* _Source document_
BEGIN

Air-pollution caused 1,700 deaths in 2017. Despite incentives, EVs constitute only 2% of registered vehicles. Lukewarm policy, transport lobbies in LegCo, battery-failure under HK's weather and driving conditions, plus insufficient charging facilities, retard EV progress. Meanwhile, Shenzhen bus fleets and taxis have switched to battery-power already.

Commercial electric vehicles enjoy 100 percent First Registration Tax exemption. The Pilot Green Transport Fund subsidizes half the purchase of a vehicle. Since Hong Kong began testing electric buses in 2010, only 38 e-buses were purchased for trial runs. Of that, 26 e-buses have started operations, while the remaining buses may commence operation within the year.

The price of a single-deck electric bus with installation of the charging facility is about HK$5 million, which is around 2.5 times that of the conventional bus. As at the end of January, only 116 electric commercial vehicles had been licensed, according to a Legislative Council report.

END

* _Available data_
BEGIN

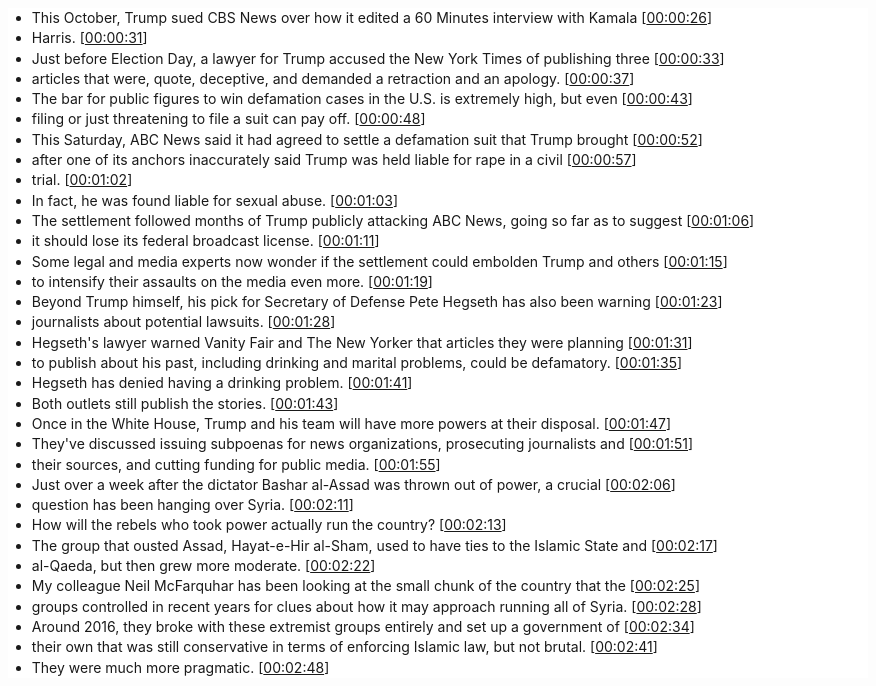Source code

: *  This October, Trump sued CBS News over how it edited a 60 Minutes interview with Kamala [[00:00:26](https://www.youtube.com/watch?v=yygkmZSXRSg&t=26.22s)]
*  Harris. [[00:00:31](https://www.youtube.com/watch?v=yygkmZSXRSg&t=31.939999999999998s)]
*  Just before Election Day, a lawyer for Trump accused the New York Times of publishing three [[00:00:33](https://www.youtube.com/watch?v=yygkmZSXRSg&t=33.379999999999995s)]
*  articles that were, quote, deceptive, and demanded a retraction and an apology. [[00:00:37](https://www.youtube.com/watch?v=yygkmZSXRSg&t=37.92s)]
*  The bar for public figures to win defamation cases in the U.S. is extremely high, but even [[00:00:43](https://www.youtube.com/watch?v=yygkmZSXRSg&t=43.5s)]
*  filing or just threatening to file a suit can pay off. [[00:00:48](https://www.youtube.com/watch?v=yygkmZSXRSg&t=48.82s)]
*  This Saturday, ABC News said it had agreed to settle a defamation suit that Trump brought [[00:00:52](https://www.youtube.com/watch?v=yygkmZSXRSg&t=52.66s)]
*  after one of its anchors inaccurately said Trump was held liable for rape in a civil [[00:00:57](https://www.youtube.com/watch?v=yygkmZSXRSg&t=57.54s)]
*  trial. [[00:01:02](https://www.youtube.com/watch?v=yygkmZSXRSg&t=62.019999999999996s)]
*  In fact, he was found liable for sexual abuse. [[00:01:03](https://www.youtube.com/watch?v=yygkmZSXRSg&t=63.019999999999996s)]
*  The settlement followed months of Trump publicly attacking ABC News, going so far as to suggest [[00:01:06](https://www.youtube.com/watch?v=yygkmZSXRSg&t=66.12s)]
*  it should lose its federal broadcast license. [[00:01:11](https://www.youtube.com/watch?v=yygkmZSXRSg&t=71.69999999999999s)]
*  Some legal and media experts now wonder if the settlement could embolden Trump and others [[00:01:15](https://www.youtube.com/watch?v=yygkmZSXRSg&t=75.17999999999999s)]
*  to intensify their assaults on the media even more. [[00:01:19](https://www.youtube.com/watch?v=yygkmZSXRSg&t=79.94s)]
*  Beyond Trump himself, his pick for Secretary of Defense Pete Hegseth has also been warning [[00:01:23](https://www.youtube.com/watch?v=yygkmZSXRSg&t=83.58s)]
*  journalists about potential lawsuits. [[00:01:28](https://www.youtube.com/watch?v=yygkmZSXRSg&t=88.82s)]
*  Hegseth's lawyer warned Vanity Fair and The New Yorker that articles they were planning [[00:01:31](https://www.youtube.com/watch?v=yygkmZSXRSg&t=91.5s)]
*  to publish about his past, including drinking and marital problems, could be defamatory. [[00:01:35](https://www.youtube.com/watch?v=yygkmZSXRSg&t=95.74s)]
*  Hegseth has denied having a drinking problem. [[00:01:41](https://www.youtube.com/watch?v=yygkmZSXRSg&t=101.1s)]
*  Both outlets still publish the stories. [[00:01:43](https://www.youtube.com/watch?v=yygkmZSXRSg&t=103.94s)]
*  Once in the White House, Trump and his team will have more powers at their disposal. [[00:01:47](https://www.youtube.com/watch?v=yygkmZSXRSg&t=107.02s)]
*  They've discussed issuing subpoenas for news organizations, prosecuting journalists and [[00:01:51](https://www.youtube.com/watch?v=yygkmZSXRSg&t=111.5s)]
*  their sources, and cutting funding for public media. [[00:01:55](https://www.youtube.com/watch?v=yygkmZSXRSg&t=115.94s)]
*  Just over a week after the dictator Bashar al-Assad was thrown out of power, a crucial [[00:02:06](https://www.youtube.com/watch?v=yygkmZSXRSg&t=126.38s)]
*  question has been hanging over Syria. [[00:02:11](https://www.youtube.com/watch?v=yygkmZSXRSg&t=131.1s)]
*  How will the rebels who took power actually run the country? [[00:02:13](https://www.youtube.com/watch?v=yygkmZSXRSg&t=133.9s)]
*  The group that ousted Assad, Hayat-e-Hir al-Sham, used to have ties to the Islamic State and [[00:02:17](https://www.youtube.com/watch?v=yygkmZSXRSg&t=137.82s)]
*  al-Qaeda, but then grew more moderate. [[00:02:22](https://www.youtube.com/watch?v=yygkmZSXRSg&t=142.82s)]
*  My colleague Neil McFarquhar has been looking at the small chunk of the country that the [[00:02:25](https://www.youtube.com/watch?v=yygkmZSXRSg&t=145.18s)]
*  groups controlled in recent years for clues about how it may approach running all of Syria. [[00:02:28](https://www.youtube.com/watch?v=yygkmZSXRSg&t=148.9s)]
*  Around 2016, they broke with these extremist groups entirely and set up a government of [[00:02:34](https://www.youtube.com/watch?v=yygkmZSXRSg&t=154.9s)]
*  their own that was still conservative in terms of enforcing Islamic law, but not brutal. [[00:02:41](https://www.youtube.com/watch?v=yygkmZSXRSg&t=161.38s)]
*  They were much more pragmatic. [[00:02:48](https://www.youtube.com/watch?v=yygkmZSXRSg&t=168.38s)]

END

* _What to work on_
How would you render the sentence "Commercial electric vehicles enjoy 100 percent First Registration Tax exemption." from the text on electric vehicles in Hong Kong in Spanish?

* _Answer for this exercise_
Los vehículos eléctricos comerciales gozan de una exención del 100 por ciento del Impuesto de Primera Matriculación.